• _Challenge A_
In the patent page below, who is named as the current assignee?

• _Page_
>> begin

US20080155066A1

US20080155066A1 - Method For Configuring an Automation Component of an Automation System, and Corresponding Automation System

Info

Publication number: US20080155066A1
Application number: US10/597,958
Authority: US
Inventors: Mirko Danz; Johannes Extra; Peter Wagner
Original assignee: Siemens AG
Current assignee: Siemens AG
Priority date: 2004-02-13
Filing date: 2005-01-28
Publication date: 2008-06-26
Also published as: DE102004007231B4; JP2007526561A; WO2005078540A1; DE102004007231A1

Abstract

The aim of the invention is to improve the configuration of an automation system. To this end, a number of configuration data records are provided in a server connected to a client of an automation system via means of communication, whereby the client and server depict respective automation components. The client to be configured requests one of the number of configuration data records (S1, S5). Afterwards, the server transmits the requested configuration data record (S2, S6). Finally, the transmitted configuration data record is stored and activated in the client. This enables an automatic configuration of a client in an automation system.

Description

The present invention relates to a method for automatic configuration of an automation component. The present invention also relates to a corresponding automation system having a client and a server which is connected to the client via communication means. The term “client” in the present document means a configuration client which receives a configuration from a configuration server. Furthermore, the term “server” should be understood as meaning the configuration server which has been mentioned and which provides appropriate configurations.
Complex manufacturing appliances are typically controlled with the aid of automation appliances. The manufacturing appliances are frequently of modular design, and each module has an associated automation appliance. The automation appliances are interconnected with the aid of a communication network to form an automation system. One automation appliance within the communication network is used as a server, and the others are normally each used as a client with respect to the configuration.

>> end

• _Exercise materials_
>> begin

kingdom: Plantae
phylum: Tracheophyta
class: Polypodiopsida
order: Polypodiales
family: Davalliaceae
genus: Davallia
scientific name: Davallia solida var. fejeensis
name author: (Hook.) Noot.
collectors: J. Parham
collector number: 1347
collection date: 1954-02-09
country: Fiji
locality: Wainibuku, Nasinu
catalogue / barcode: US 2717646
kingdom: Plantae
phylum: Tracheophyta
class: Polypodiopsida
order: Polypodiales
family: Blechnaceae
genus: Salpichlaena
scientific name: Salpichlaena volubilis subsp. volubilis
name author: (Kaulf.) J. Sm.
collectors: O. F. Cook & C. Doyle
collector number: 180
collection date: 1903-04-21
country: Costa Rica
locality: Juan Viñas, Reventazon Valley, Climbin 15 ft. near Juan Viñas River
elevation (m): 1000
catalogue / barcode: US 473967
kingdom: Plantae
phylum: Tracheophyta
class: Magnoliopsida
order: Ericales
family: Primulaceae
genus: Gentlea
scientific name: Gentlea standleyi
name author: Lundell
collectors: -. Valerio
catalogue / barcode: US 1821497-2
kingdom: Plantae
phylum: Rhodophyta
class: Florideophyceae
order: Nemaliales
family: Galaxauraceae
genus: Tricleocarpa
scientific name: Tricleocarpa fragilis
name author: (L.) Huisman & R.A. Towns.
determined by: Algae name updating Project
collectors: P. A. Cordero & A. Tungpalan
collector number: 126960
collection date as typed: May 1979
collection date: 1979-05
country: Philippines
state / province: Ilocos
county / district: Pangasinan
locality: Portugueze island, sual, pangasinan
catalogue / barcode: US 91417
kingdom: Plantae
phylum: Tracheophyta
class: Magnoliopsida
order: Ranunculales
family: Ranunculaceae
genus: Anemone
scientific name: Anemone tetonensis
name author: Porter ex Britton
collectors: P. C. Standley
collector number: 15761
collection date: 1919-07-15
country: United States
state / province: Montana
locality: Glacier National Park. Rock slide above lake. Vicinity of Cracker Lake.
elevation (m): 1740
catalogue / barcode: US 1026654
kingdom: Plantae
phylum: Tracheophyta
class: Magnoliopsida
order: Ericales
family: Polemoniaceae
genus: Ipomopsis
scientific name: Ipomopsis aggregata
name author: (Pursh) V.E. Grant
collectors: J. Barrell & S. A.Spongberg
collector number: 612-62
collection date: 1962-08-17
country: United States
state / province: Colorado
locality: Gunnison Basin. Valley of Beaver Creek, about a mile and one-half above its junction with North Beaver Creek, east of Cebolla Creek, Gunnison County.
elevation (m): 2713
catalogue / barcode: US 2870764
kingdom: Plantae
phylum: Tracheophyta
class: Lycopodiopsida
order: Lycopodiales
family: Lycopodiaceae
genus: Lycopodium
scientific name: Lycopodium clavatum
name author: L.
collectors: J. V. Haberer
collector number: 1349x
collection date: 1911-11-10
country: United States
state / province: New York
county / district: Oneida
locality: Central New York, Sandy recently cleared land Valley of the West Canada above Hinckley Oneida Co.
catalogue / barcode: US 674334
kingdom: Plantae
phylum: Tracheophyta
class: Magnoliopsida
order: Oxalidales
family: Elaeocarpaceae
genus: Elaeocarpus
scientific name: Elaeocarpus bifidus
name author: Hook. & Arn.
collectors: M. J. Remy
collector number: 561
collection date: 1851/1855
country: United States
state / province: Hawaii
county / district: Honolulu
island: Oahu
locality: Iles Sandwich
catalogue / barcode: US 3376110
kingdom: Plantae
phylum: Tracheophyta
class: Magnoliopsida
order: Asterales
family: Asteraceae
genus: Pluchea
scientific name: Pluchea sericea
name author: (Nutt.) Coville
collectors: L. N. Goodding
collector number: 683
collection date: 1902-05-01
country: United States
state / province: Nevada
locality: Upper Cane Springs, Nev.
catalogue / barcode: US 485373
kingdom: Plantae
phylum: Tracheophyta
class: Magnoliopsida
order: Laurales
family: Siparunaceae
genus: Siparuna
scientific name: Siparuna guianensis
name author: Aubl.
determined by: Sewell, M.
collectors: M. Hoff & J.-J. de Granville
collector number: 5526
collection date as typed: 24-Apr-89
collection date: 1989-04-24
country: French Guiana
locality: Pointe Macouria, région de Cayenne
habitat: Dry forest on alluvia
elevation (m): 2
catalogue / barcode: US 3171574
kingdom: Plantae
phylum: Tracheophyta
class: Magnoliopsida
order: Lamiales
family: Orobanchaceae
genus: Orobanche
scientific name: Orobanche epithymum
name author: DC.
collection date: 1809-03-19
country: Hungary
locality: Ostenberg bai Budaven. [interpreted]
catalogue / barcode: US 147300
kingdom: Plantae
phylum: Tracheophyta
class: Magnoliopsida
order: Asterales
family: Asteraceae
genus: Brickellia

>> end

• _Challenge B_
Give the rows above as a numbered list, skipping blank lines, from the first row through the one containing "collectors: O. F. Cook & C. Doyle".

• _Full answer A_
Siemens AG

• _Full answer B_
1. kingdom: Plantae
2. phylum: Tracheophyta
3. class: Polypodiopsida
4. order: Polypodiales
5. family: Davalliaceae
6. genus: Davallia
7. scientific name: Davallia solida var. fejeensis
8. name author: (Hook.) Noot.
9. collectors: J. Parham
10. collector number: 1347
11. collection date: 1954-02-09
12. country: Fiji
13. locality: Wainibuku, Nasinu
14. catalogue / barcode: US 2717646
15. kingdom: Plantae
16. phylum: Tracheophyta
17. class: Polypodiopsida
18. order: Polypodiales
19. family: Blechnaceae
20. genus: Salpichlaena
21. scientific name: Salpichlaena volubilis subsp. volubilis
22. name author: (Kaulf.) J. Sm.
23. collectors: O. F. Cook & C. Doyle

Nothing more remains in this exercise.